--- ASSIGNMENT ---
Copy out the rows without any changes, starting with the line that contains "31: (446, 254)" and going on through the last row.

[MATERIAL SUPPLIED]

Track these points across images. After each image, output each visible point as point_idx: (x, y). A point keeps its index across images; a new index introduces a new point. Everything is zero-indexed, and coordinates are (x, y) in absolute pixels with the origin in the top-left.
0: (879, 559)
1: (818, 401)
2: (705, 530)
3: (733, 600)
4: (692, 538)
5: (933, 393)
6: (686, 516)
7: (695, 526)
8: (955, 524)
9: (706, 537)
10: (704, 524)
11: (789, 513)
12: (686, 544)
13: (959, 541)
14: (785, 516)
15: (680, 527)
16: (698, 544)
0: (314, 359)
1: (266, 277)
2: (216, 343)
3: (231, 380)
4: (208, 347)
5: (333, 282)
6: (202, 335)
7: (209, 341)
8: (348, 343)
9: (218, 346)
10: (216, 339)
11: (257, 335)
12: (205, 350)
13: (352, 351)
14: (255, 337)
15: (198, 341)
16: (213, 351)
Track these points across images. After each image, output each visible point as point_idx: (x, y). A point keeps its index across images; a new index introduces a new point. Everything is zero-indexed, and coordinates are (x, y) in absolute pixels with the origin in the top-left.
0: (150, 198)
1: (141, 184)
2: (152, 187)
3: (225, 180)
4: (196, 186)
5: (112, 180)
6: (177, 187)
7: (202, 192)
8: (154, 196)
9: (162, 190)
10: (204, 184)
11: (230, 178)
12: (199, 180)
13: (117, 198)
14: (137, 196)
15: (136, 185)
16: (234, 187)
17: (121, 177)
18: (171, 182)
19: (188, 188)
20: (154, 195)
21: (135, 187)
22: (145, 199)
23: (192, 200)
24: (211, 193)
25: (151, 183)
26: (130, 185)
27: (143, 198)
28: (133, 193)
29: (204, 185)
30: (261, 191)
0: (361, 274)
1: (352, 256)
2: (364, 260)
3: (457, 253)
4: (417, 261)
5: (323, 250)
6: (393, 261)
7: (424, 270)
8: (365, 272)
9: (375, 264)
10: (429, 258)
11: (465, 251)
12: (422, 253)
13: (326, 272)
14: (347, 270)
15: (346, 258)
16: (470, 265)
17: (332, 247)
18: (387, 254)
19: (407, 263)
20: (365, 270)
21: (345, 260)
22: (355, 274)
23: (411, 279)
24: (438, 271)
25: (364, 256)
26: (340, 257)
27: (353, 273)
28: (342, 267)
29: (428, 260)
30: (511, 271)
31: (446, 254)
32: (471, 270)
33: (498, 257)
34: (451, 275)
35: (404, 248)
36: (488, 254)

[/MATERIAL SUPPLIED]

--- TASK OUTPUT ---
31: (446, 254)
32: (471, 270)
33: (498, 257)
34: (451, 275)
35: (404, 248)
36: (488, 254)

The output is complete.